Zita, who used to deal poker in Montana (which I think is about as romantic and exciting a job as one could possibly have), says that the whole casino/ hotel business is quite feudal. One can look at Vegas hotel-casinos as a series of ‘castles’ owned by lords, tended by an innumerable number of serfs: busboys, bellhops, the people who service the slot machines, clean the craps tables, refill the platters at the buffets, wash the sheets, tune the air-conditioners, dust the plastic plants (which emit canned bird songs), make sure the aquariums get de-mucked. They don’t make much money but get a sort of reflected glow for being associated with “their” hotel.

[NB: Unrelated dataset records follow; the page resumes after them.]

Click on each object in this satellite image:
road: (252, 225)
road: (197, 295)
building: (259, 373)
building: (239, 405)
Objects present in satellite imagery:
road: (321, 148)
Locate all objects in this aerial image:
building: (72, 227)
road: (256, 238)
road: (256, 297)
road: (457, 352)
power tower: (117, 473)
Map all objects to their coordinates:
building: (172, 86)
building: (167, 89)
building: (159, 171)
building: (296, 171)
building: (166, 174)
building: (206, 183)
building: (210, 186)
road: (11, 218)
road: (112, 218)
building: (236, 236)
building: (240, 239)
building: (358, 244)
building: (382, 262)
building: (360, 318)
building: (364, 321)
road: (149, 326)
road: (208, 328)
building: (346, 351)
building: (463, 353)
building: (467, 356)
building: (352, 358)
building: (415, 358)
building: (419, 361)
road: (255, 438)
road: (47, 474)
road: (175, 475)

Lots of people like Vegas (the air is so still I counted 14 airplane trails across the sky at one time) but although I was glad I went to see it – I would only go back as a way to see Zita. I know it’s silly to say “Oh I wish I had seen it before” but I think I would have liked Vegas a lot better back when it was sleazy and you sat on your balcony, looked at the mountains (instead of other casino high-rises), drank beer, thought tough thoughts, and looked at real gamblers (not your grandparents!), real bad guys (who would never dream of wearing baggy shorts) and women of questionable repute (what complements scenery better than a few women of questionable repute?). It would have been my kind of place, I would have worn pink lame with a feather boa and lost a few thou after a steak dinner and before going to hear Frank sing. Now it’s got no teeth and no shimmer – the Mall of America-West.
On the flight home from Vegas, I sat next to an Elvis impersonator which seemed appropriate. Vegas is a theme-park impersonating a town.